We—that is, my political friends and I—are convinced that only an eco-socialist social order can be the solution to the above-mentioned, ever-worsening fundamental crisis of all mankind. But will it also be, can it be, compatible with liberal democracy? In principle, yes. But it is difficult to give a safe answer, because the future is in principle always uncertain. It will depend very much on the way and the circumstance in which such a social order will come into existence. The question could therefore be somewhat narrowed down and concretized: Is there enough reason to hope that we would soon be able to create an eco-socialist society by using the ways and means generally available in representative democracies?

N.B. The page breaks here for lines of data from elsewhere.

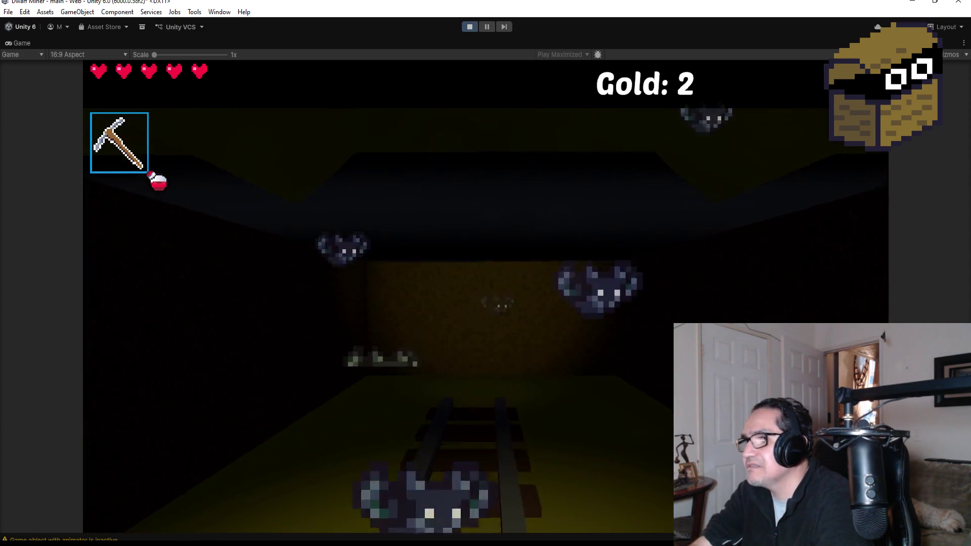
key(3)
click(486, 297)
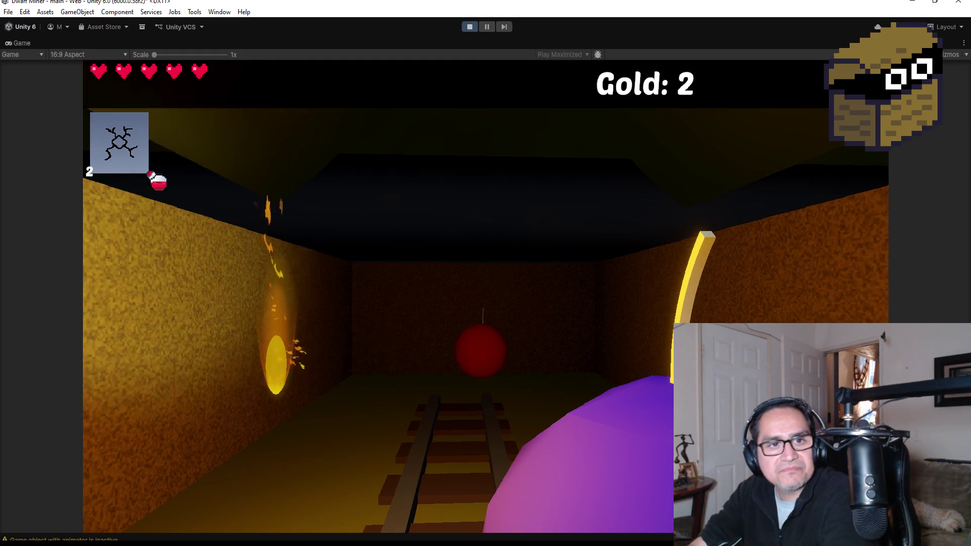
Step: Collect nuggets, fight the goblin and mine gold up to 6, then pause and stop play mode
key(w)
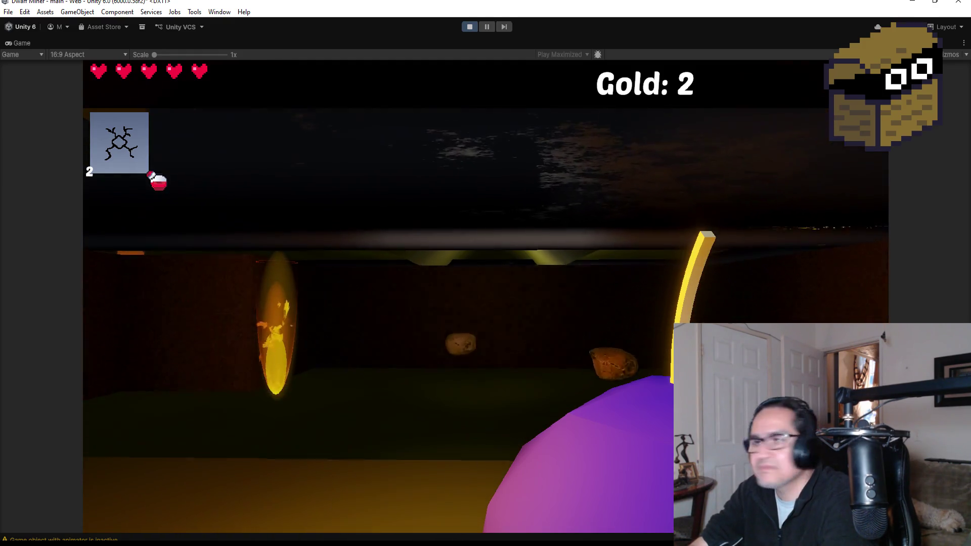
key(w)
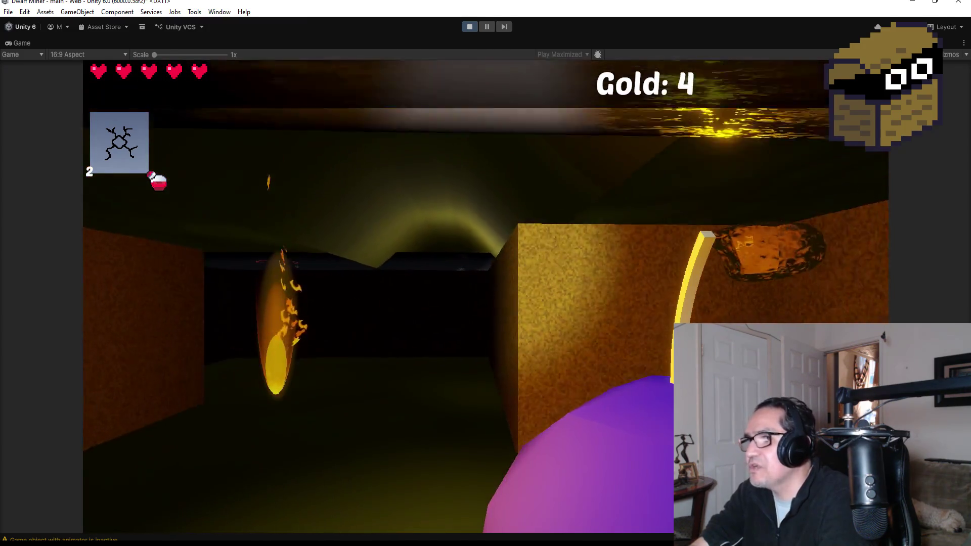
key(w)
key(1)
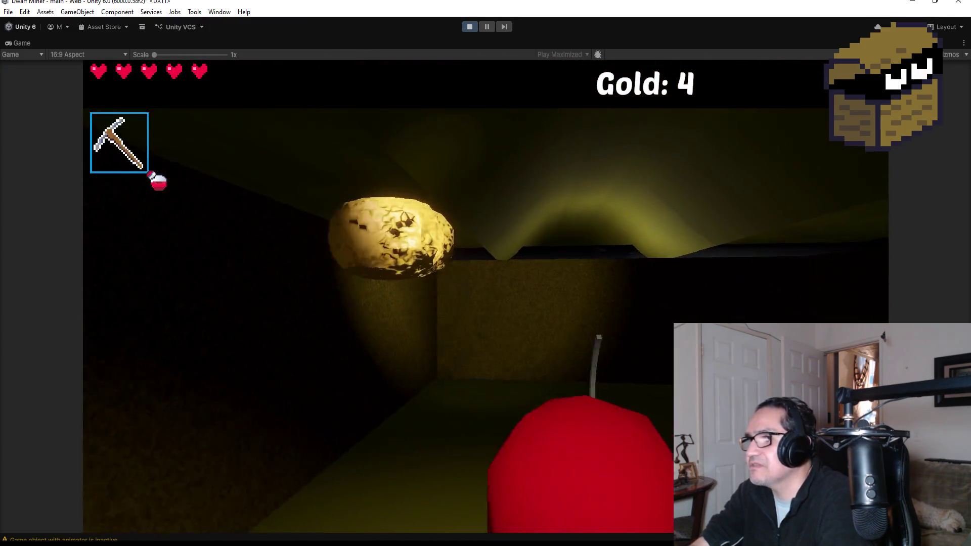
key(2)
key(w)
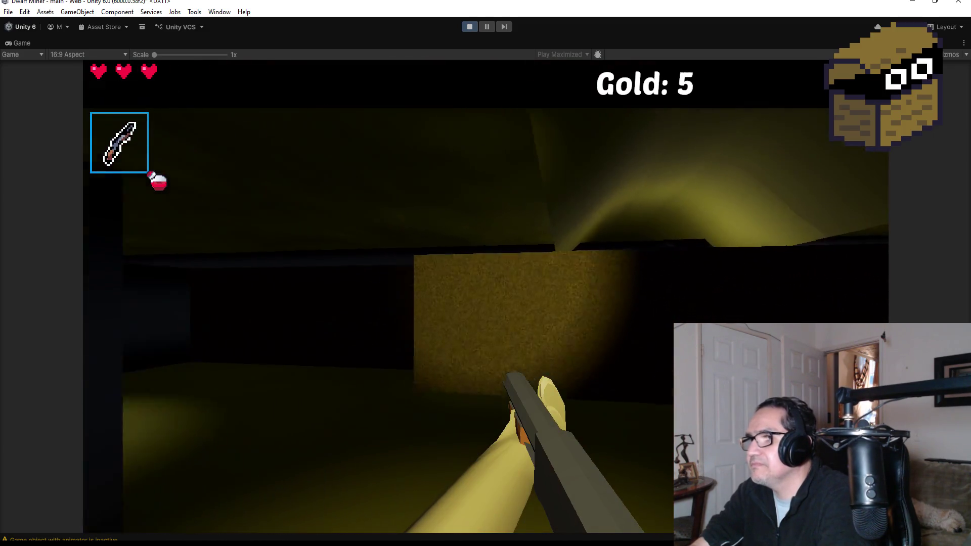
key(w)
key(Escape)
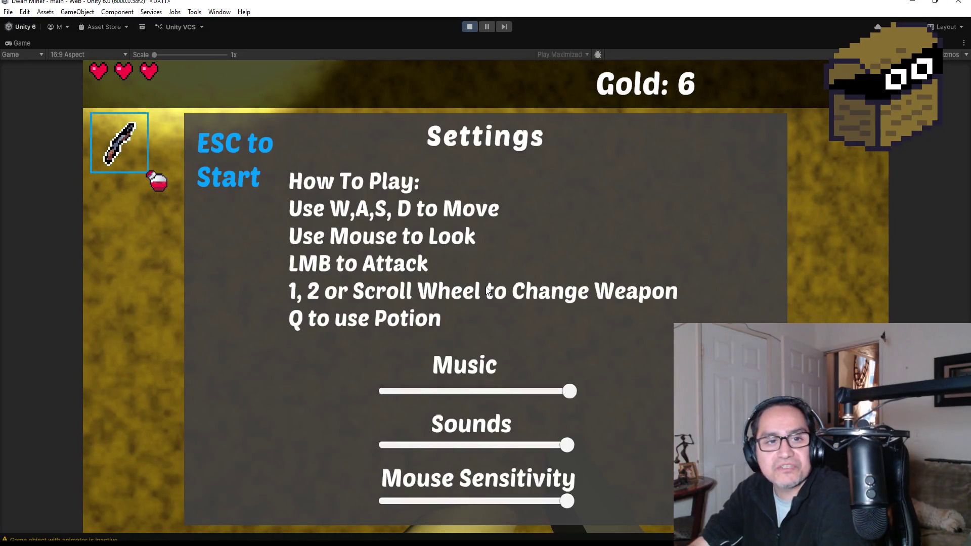
click(465, 28)
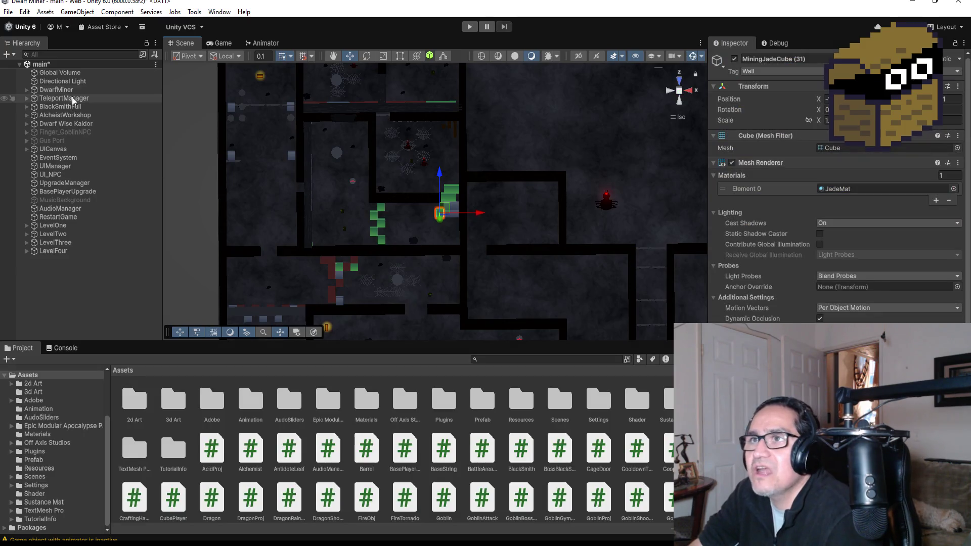
Step: Select DwarfMiner and choose Zone 4 in its Pp starting-zone dropdown
click(55, 89)
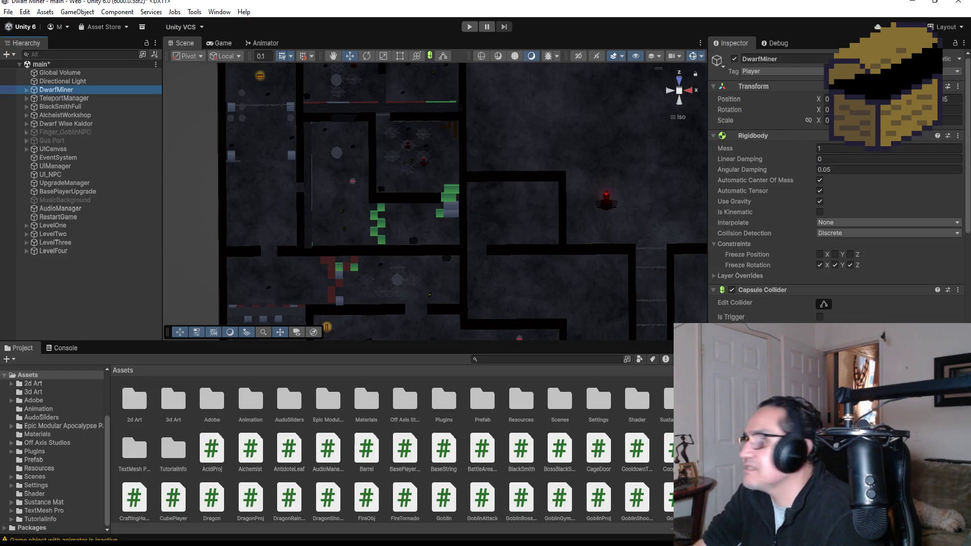
scroll(851, 151, down, 10)
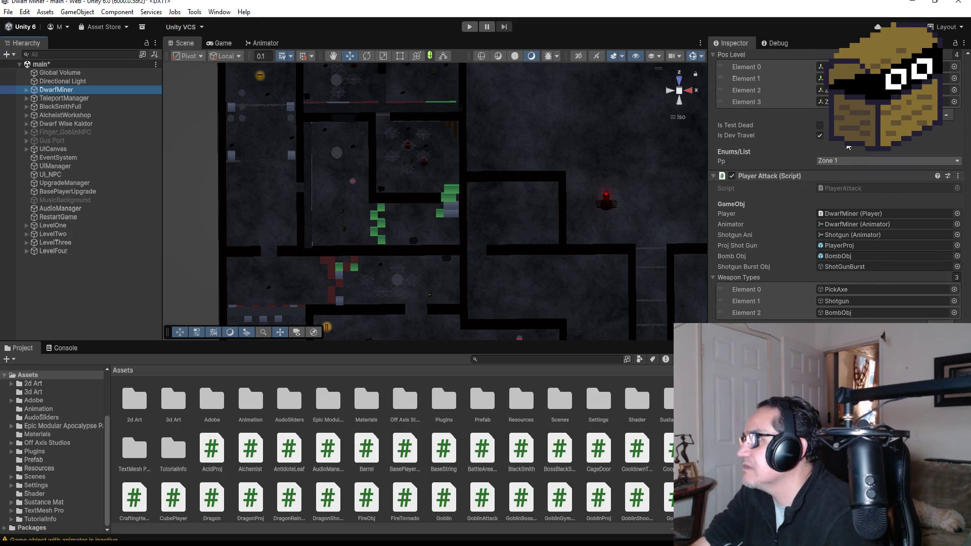
click(863, 161)
click(842, 210)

I am afraid not. We cannot ignore the fact that in practice this political system is a pure competitive struggle for power. Ambitious professional politicians organized in parties necessarily have limited horizons. They want to be re-elected every 4 or 5 years. So, prior to each election, they must offer a smart mix of program elements capable of winning a majority. They must promise voters a better and more prosperous future. But, in material-economic terms, eco-socialism cannot promise a better future. On the contrary, eco-socialists will not beat about the bush. They will say openly that a contraction of the world economy and sacrifice of many consumption desires are absolutely necessary.
The most important precondition for the success of the eco-socialist perspective, if only in the long term, is, therefore, that the majority of mankind subjectively accepts the need for the unpleasant measures that eco-socialists propose. Only when this point is reached, in other words, only when the eco-socialist perspective has won cultural-intellectual hegemony in the sense of Gramsci—and that may take a long time—can eco-socialists put up presidential candidates for election, as a start, in some countries. They will probably also be elected. We can only hope that by then it has not already become too late and the collapse inevitable. When the cultural-intellectual hegemony of Eco-socialism has been achieved, it will probably not be so important who rules -just as in Germany today, under the hegemony of neo-liberal globalized capitalism, it does not really matter whether the Christian Democrats are ruling or the Social Democrats. This is because the candidates will then probably offer only slightly different variants of an eco-socialist program. Then surely also the realization of genuine liberal democracy will be possible, even with referenda on questions of detail, in line with Lincoln's definition.
If the above-mentioned precondition is met, it will not be necessary to set up an eco-socialist dictatorship. If not, then also the majority of the soldiers and generals will not support an eco-socialist dictatorship as the solution to the fundamental crisis. For us, therefore, there remains no other option but the long march through the consciousness of our fellow humans, by democratic means. If we do not succeed in this endeavor, then we should prepare ourselves for the collapse and the subsequent barbarism followed by a military dictatorship.